Recent data released by the USPTO in 2015 indicates that the Patent Trial and Appeal Board (PTAB) has become more conservative in instituting inter partes review (IPR) and Covered Business Method (CBM) proceedings.  However, once post-grant proceedings have been instituted, the statistics suggest that the PTAB’s decisions are still trending in favor of petitioners challenging the validity of patent claims.

IPR Proceedings

In the eight-month period from May to December 2015, the PTAB instituted IPR proceedings for 571 petitions and denied institution for 322 petitions, yielding an institution rate of 64%.1  This is a notable decrease from the institution rate as of April 2015, at which point the PTAB had granted institution of IPR proceedings for 1,204 petitions and denied institution of IPR proceedings for 434 petitions, yielding an institution rate of 74%.2  The decrease in the institution rate coincides with a general increase in the number of IPR petitions filed at the PTAB,3 which may have resulted in weaker petitions being filed.  This trend suggests that the PTAB has become more conservative in instituting IPR proceedings, a trend less favorable to petitioners seeking to challenge the validity of patent claims.

Once an IPR proceeding has been instituted, however, the recent trends at the PTAB appear to swing in favor of the petitioners.  In the eight-month period from May to December 2015, the PTAB had completed IPR proceedings for 7,101 instituted claims.4  Of these, only 30% survived the proceeding and remained patentable.  The PTAB found 62% of these instituted claims to be unpatentable in a final written decision, and patent owners cancelled or disclaimed 8%.  Id.

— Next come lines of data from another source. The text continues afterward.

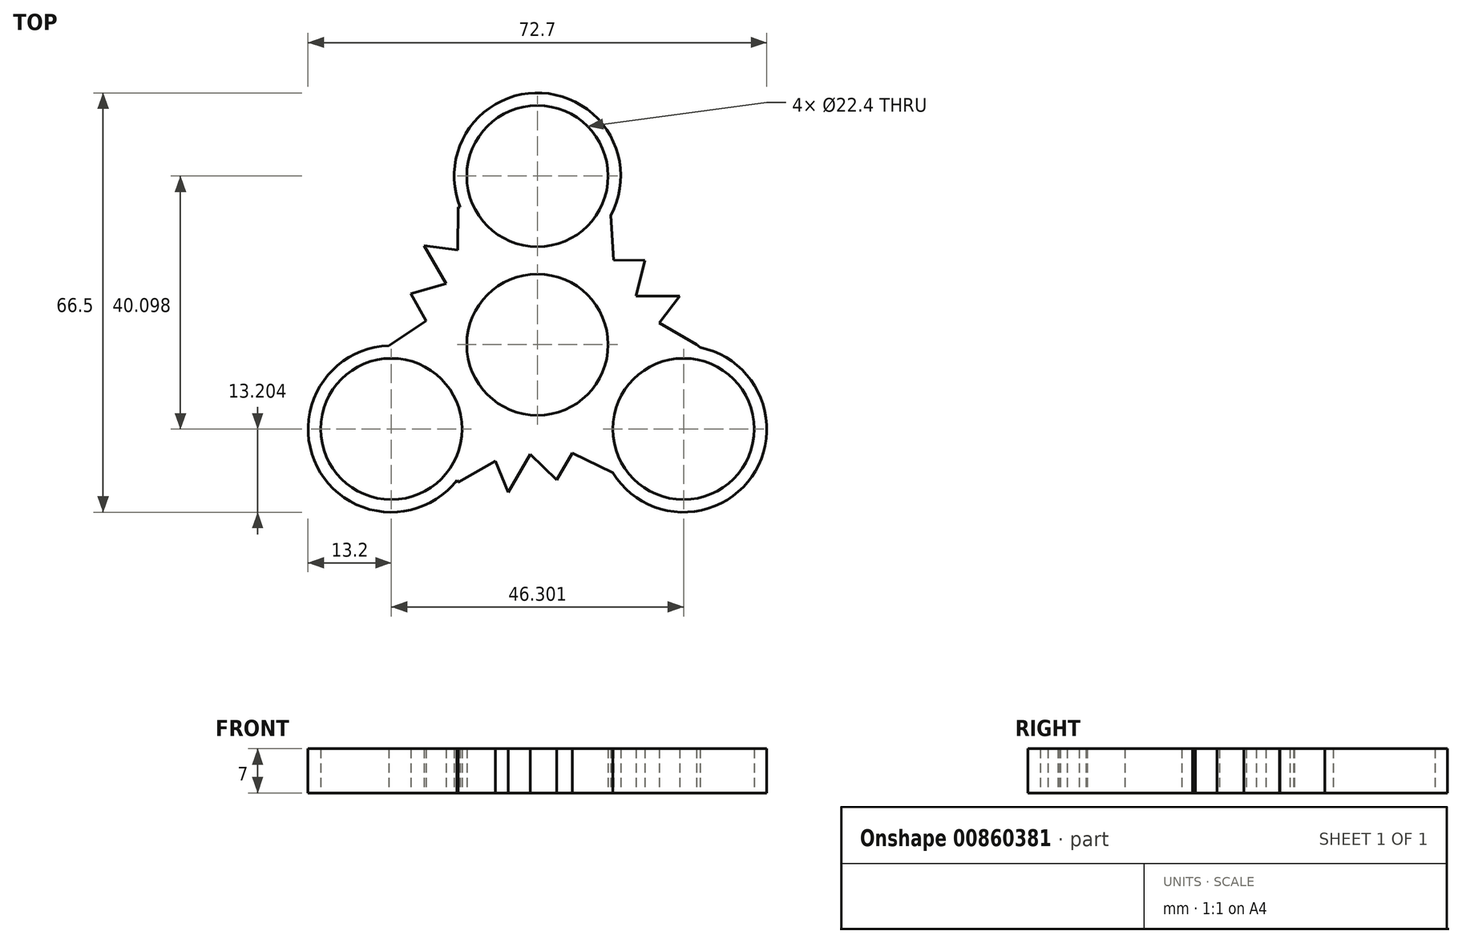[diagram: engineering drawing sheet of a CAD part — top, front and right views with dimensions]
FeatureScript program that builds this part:
annotation { "Feature Type Name" : "Feature", "Feature Type Description" : "" }
export const myFeature = defineFeature(function(context is Context, id is Id, definition is map)
    precondition{}
    {
        {
            var Q0;
            Q0=qCreatedBy(makeId("Top.planeOp"),FACE);
            var sketch = newSketch(context, id + "F0", { "sketchPlane" : qUnion([Q0])});
            skCircle(sketch, "E0", {"center": v(0, 0) * mm, "radius": 11.2 * mm});
            skCircle(sketch, "E1", {"center": v(0, 0) * mm, "radius": 13.2 * mm});
            skCircle(sketch, "E2", {"center": v(0, 26.73) * mm, "radius": 11.2 * mm});
            skCircle(sketch, "E3", {"center": v(0, 26.73) * mm, "radius": 13.2 * mm});
            skCircle(sketch, "E4.1.0", {"center": v(-23.15, -13.37) * mm, "radius": 11.2 * mm});
            skCircle(sketch, "E4.2.0", {"center": v(23.15, -13.37) * mm, "radius": 11.2 * mm});
            skCircle(sketch, "E5.1.0", {"center": v(-23.15, -13.37) * mm, "radius": 13.2 * mm});
            skCircle(sketch, "E5.2.0", {"center": v(23.15, -13.37) * mm, "radius": 13.2 * mm});
            skPoint(sketch, "E6.end.orphan", {"position": v(25.2, 0) * mm});
            skLineSegment(sketch, "E7", {"start": v(11.63, 20.5) * mm, "end": v(12.1, 13.4) * mm});
            skLineSegment(sketch, "E8", {"start": v(12.1, 13.4) * mm, "end": v(17.04, 13.35) * mm});
            skLineSegment(sketch, "E9", {"start": v(17.04, 13.35) * mm, "end": v(15.6, 7.7) * mm});
            skLineSegment(sketch, "E10", {"start": v(15.6, 7.7) * mm, "end": v(22.57, 7.7) * mm});
            skLineSegment(sketch, "E11", {"start": v(22.57, 7.7) * mm, "end": v(19.3, 3.44) * mm});
            skLineSegment(sketch, "E12", {"start": v(19.3, 3.44) * mm, "end": v(25.2, 0) * mm});
            skLineSegment(sketch, "E13.1.0", {"start": v(-23.56, -0.17) * mm, "end": v(-17.66, 3.78) * mm});
            skLineSegment(sketch, "E13.1.1", {"start": v(-17.66, 3.78) * mm, "end": v(-20.08, 8.08) * mm});
            skLineSegment(sketch, "E13.1.2", {"start": v(-20.08, 8.08) * mm, "end": v(-14.47, 9.65) * mm});
            skLineSegment(sketch, "E13.1.3", {"start": v(-14.47, 9.65) * mm, "end": v(-17.95, 15.7) * mm});
            skLineSegment(sketch, "E13.1.4", {"start": v(-17.95, 15.7) * mm, "end": v(-12.62, 14.99) * mm});
            skLineSegment(sketch, "E13.1.5", {"start": v(-12.62, 14.99) * mm, "end": v(-12.6, 21.82) * mm});
            skLineSegment(sketch, "E13.2.0", {"start": v(11.93, -20.32) * mm, "end": v(5.56, -17.18) * mm});
            skLineSegment(sketch, "E13.2.1", {"start": v(5.56, -17.18) * mm, "end": v(3.04, -21.43) * mm});
            skLineSegment(sketch, "E13.2.2", {"start": v(3.04, -21.43) * mm, "end": v(-1.13, -17.36) * mm});
            skLineSegment(sketch, "E13.2.3", {"start": v(-1.13, -17.36) * mm, "end": v(-4.61, -23.4) * mm});
            skLineSegment(sketch, "E13.2.4", {"start": v(-4.61, -23.4) * mm, "end": v(-6.67, -18.43) * mm});
            skLineSegment(sketch, "E13.2.5", {"start": v(-6.67, -18.43) * mm, "end": v(-12.6, -21.82) * mm});
            skLineSegment(sketch, "E14", {"start": v(25.2, 0) * mm, "end": v(25.8, -0.44) * mm});
            skLineSegment(sketch, "E15", {"start": v(-12.6, 21.82) * mm, "end": v(-12.25, 21.82) * mm});
            skLineSegment(sketch, "E16", {"start": v(-12.6, -21.82) * mm, "end": v(-12.77, -21.52) * mm});
            skSolve(sketch);
        }
        {
            var Q0;
            Q0=makeQuery(id+"F0.imprint","IMPRINT",FACE,{"disambiguationData":[TD([[makeQuery(id+"F0.imprint","IMPRINT",EDGE,{"derivedFrom":sQuery(id+"F0.wireOp",EDGE,"E1")}),-1.0]])]});
            var Q1;
            Q1=makeQuery(id+"F0.imprint","IMPRINT",FACE,{"disambiguationData":[TD([[makeQuery(id+"F0.imprint","IMPRINT",EDGE,{"derivedFrom":sQuery(id+"F0.wireOp",EDGE,"E0")}),-1.0]])]});
            var Q2;
            Q2=makeQuery(id+"F0.imprint","IMPRINT",FACE,{"disambiguationData":[TD([[makeQuery(id+"F0.imprint","IMPRINT",EDGE,{"derivedFrom":sQuery(id+"F0.wireOp",EDGE,"E4.2.0")}),-1.0]])]});
            var Q3;
            Q3=makeQuery(id+"F0.imprint","IMPRINT",FACE,{"disambiguationData":[TD([[makeQuery(id+"F0.imprint","IMPRINT",EDGE,{"derivedFrom":sQuery(id+"F0.wireOp",EDGE,"E4.1.0")}),-1.0]])]});
            var Q4;
            Q4=makeQuery(id+"F0.imprint","IMPRINT",FACE,{"disambiguationData":[TD([[makeQuery(id+"F0.imprint","IMPRINT",EDGE,{"derivedFrom":sQuery(id+"F0.wireOp",EDGE,"E2")}),-1.0]])]});
            extrude(context, id + "F1", {"entities" : qUnion([Q0, Q1, Q2, Q3, Q4]), "depth" : 7 * mm, "offsetDistance" : 25 * mm});
        }
    });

In contrast, of the 8,886 instituted claims for which the PTAB had completed IPR proceedings as of April 2015, 48% survived the proceeding and remained patentable.  The PTAB found 38% of claims to be unpatentable, and 14% were cancelled or disclaimed by the patent owner.5  These findings suggest that once an IPR petition had been instituted, a petitioner stood a better chance of invalidating claims at the PTAB at the end of 2015 when compared to eight months prior.

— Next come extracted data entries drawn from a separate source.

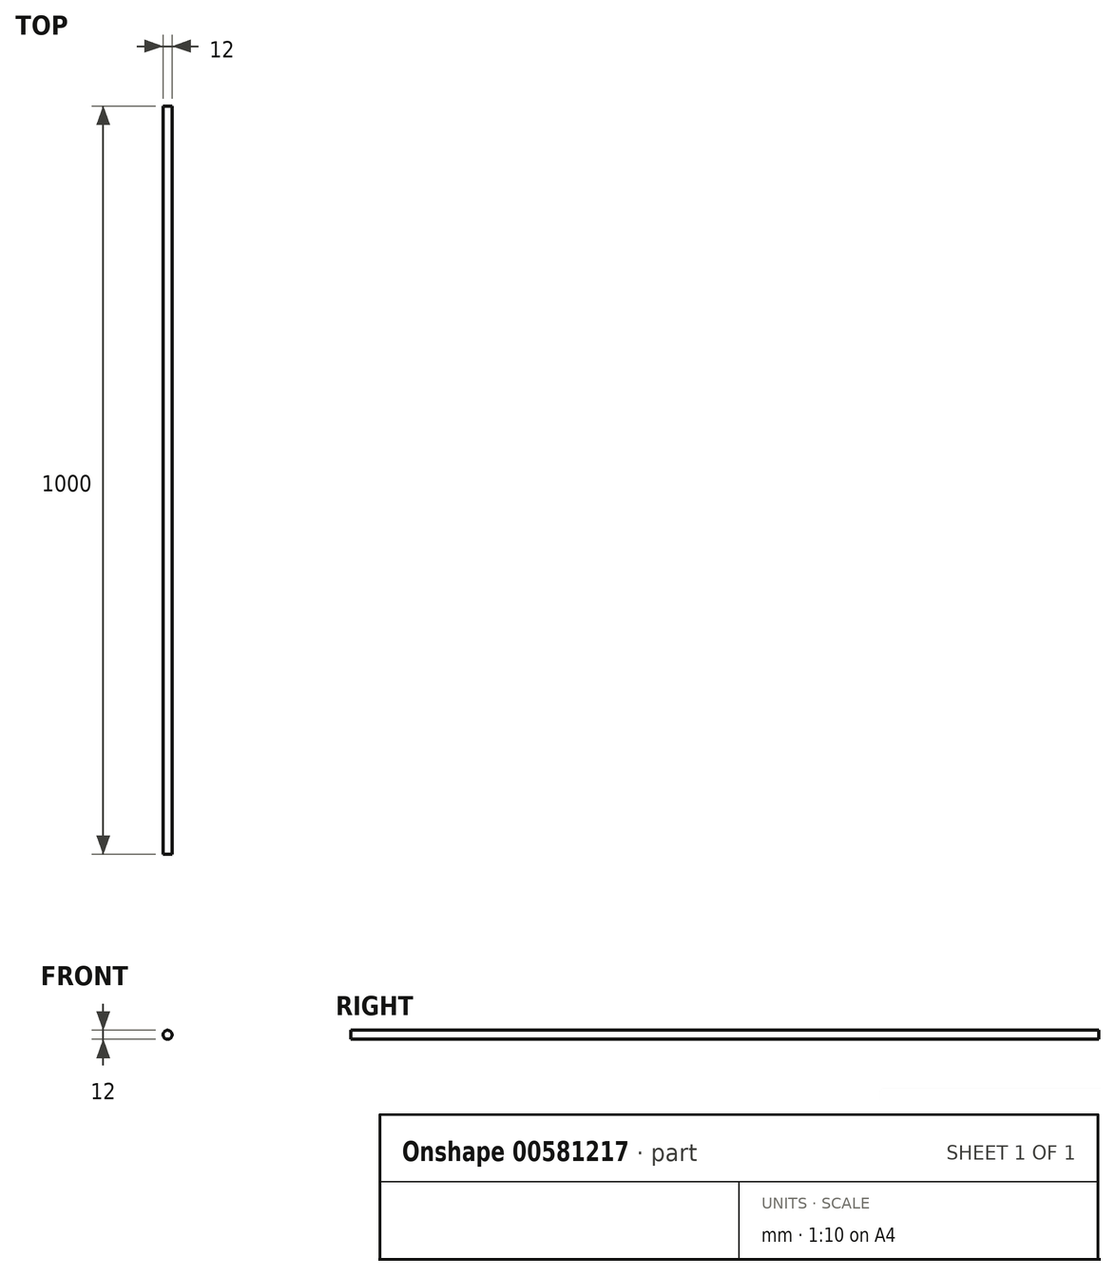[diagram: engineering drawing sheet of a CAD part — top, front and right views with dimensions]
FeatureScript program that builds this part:
annotation { "Feature Type Name" : "Feature", "Feature Type Description" : "" }
export const myFeature = defineFeature(function(context is Context, id is Id, definition is map)
    precondition{}
    {
        {
            var Q0;
            Q0=qCreatedBy(makeId("Front.planeOp"),FACE);
            var sketch = newSketch(context, id + "F0", { "sketchPlane" : qUnion([Q0])});
            skCircle(sketch, "E0", {"center": v(0, 0) * mm, "radius": 6 * mm});
            skSolve(sketch);
        }
        {
            var Q0;
            Q0 = qSketchRegion(id + "F0", true);
            extrude(context, id + "F1", {"entities" : qUnion([Q0]), "depth" : 1000 * mm, "offsetDistance" : 25.4 * mm});
        }
    });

When comparing the USPTO’s statistics on a per petition basis, rather than on a per claim basis, there appears to be an even greater likelihood for the PTAB to reach a finding of invalidity.  Between May and December 2015, the PTAB had completed 392 IPR trials.6  Of these trials, 78% of the final written decisions found all instituted claims unpatentable, and only 11% found no instituted claims unpatentable (with the remainder finding a mix of unpatentable and patentable claims).  Id.  As of April 2015, there had been a total of 340 IPR trials completed at the PTAB, in which 66% of the final written decisions found all instituted claims unpatentable, and 15% found no instituted claims unpatentable.7  Again, the USPTO data show that the rate of invalidations increased in the final eight months of 2015.

CBM Proceedings

The trends in IPR proceedings are consistent with the trends observed in CBM proceedings.  In the eight-month period from May to December 2015, the PTAB instituted CBM proceedings for 40 petitions and denied institution of IPR proceedings for 43 petitions, yielding an institution rate of 48%.8  At the end of April 2015, the PTAB had granted institution of CBM proceedings for 156 petitions and denied institution for 56 petitions, yielding an institution rate of 74%.  Again the institution rate dropped significantly over the course of 2015.

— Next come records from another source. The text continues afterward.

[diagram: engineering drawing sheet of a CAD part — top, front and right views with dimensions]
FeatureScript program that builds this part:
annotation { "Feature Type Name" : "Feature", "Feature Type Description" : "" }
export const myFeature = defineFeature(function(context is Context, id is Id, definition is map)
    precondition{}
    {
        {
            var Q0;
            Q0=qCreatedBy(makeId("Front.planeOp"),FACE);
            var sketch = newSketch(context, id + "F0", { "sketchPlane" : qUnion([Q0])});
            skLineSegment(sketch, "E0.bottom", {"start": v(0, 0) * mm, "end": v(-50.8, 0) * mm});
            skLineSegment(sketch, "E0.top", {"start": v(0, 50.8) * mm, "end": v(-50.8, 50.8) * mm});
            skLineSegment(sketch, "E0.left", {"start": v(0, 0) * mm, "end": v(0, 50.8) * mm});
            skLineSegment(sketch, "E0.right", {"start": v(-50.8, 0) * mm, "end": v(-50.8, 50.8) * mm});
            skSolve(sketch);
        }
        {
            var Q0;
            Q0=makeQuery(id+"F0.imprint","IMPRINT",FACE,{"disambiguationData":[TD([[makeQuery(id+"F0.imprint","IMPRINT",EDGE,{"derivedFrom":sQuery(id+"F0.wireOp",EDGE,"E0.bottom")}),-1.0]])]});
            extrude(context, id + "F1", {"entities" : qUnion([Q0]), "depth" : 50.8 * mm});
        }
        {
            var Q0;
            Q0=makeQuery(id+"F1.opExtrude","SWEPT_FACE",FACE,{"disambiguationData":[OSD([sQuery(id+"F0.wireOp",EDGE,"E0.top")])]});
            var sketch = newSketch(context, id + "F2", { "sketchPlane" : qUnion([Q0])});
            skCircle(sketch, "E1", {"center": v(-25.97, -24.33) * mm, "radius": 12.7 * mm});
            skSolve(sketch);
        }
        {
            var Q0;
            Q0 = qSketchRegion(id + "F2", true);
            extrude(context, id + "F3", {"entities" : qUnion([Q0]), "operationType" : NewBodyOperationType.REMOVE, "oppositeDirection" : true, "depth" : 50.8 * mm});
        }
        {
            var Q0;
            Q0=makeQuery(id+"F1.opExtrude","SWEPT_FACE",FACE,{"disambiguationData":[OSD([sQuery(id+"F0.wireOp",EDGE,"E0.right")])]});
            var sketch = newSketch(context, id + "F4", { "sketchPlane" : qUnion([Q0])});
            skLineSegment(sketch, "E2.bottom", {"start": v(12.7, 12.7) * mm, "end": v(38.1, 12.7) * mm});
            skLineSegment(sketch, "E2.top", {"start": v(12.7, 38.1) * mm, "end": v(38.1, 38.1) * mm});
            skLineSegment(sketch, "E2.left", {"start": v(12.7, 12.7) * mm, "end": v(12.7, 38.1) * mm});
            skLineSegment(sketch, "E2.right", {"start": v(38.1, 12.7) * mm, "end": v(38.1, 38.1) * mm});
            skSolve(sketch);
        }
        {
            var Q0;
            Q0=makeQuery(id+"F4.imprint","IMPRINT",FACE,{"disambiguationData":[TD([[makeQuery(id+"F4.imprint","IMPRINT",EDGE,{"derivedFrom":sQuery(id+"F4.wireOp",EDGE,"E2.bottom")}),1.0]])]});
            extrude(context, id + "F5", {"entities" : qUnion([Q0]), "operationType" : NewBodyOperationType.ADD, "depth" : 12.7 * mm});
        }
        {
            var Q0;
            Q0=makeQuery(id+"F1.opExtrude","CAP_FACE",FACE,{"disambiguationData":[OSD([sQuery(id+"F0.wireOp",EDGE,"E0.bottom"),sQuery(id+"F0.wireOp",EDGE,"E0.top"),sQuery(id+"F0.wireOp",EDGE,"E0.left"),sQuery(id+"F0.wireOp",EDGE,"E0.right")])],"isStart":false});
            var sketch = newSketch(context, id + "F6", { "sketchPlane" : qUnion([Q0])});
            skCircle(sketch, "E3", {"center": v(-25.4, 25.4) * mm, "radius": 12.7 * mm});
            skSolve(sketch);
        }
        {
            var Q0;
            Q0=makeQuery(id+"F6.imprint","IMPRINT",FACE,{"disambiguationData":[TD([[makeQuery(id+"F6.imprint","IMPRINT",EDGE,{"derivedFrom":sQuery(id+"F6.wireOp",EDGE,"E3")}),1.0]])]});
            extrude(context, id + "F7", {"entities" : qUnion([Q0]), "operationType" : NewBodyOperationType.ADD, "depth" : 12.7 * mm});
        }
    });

The IPR invalidation trends were also similar for CBM proceedings.  From May to December 2015, the PTAB found 67% of the 881 instituted claims to be unpatentable in the final written decision.9  Again, the rate of unpatentability increased in the last eight months of 2015.  As of April 2015, the PTAB found 53% of the 1,666 instituted claims to be unpatentable in the final written decision.10

On a per petition basis, the USPTO statistics again show a much greater likelihood for the PTAB to reach a finding of invalidity.  Of the 39 CBM trials completed between May to December 2015, 82% of the final written decisions found all instituted claims unpatentable.11  Of the 46 CBM trials completed by April 2015, 80% of the final written decisions found all instituted claims unpatentable.12  On a per petition basis, the invalidation rate increased only slightly from an already high rate.

Conclusion

These recent trends in PTAB trials suggest that for both the petitioner and patent owner, the pre-institution filings are critically important.  The petitioner should aim to submit the best petition possible in order to persuade the PTAB to institute a post-grant proceeding, given that the numbers appear to be moving away from the high levels of institution seen in the past.  Patent owners should similarly focus significant effort when responding to a petition, because the likelihood of the patent owner prevailing once a post-grant proceeding has been instituted appears to be in decline.

While the USPTO’s most recent statistics reveal interesting trends at both the institution phase and the trial phase, given the possibility of significant changes in PTAB trial practice, e.g., by the Supreme Court’s recent grant of certiorari in In re Cuozzo, it will be important to keep an eye on the PTAB’s statistics through 2016 to see if these trends continue.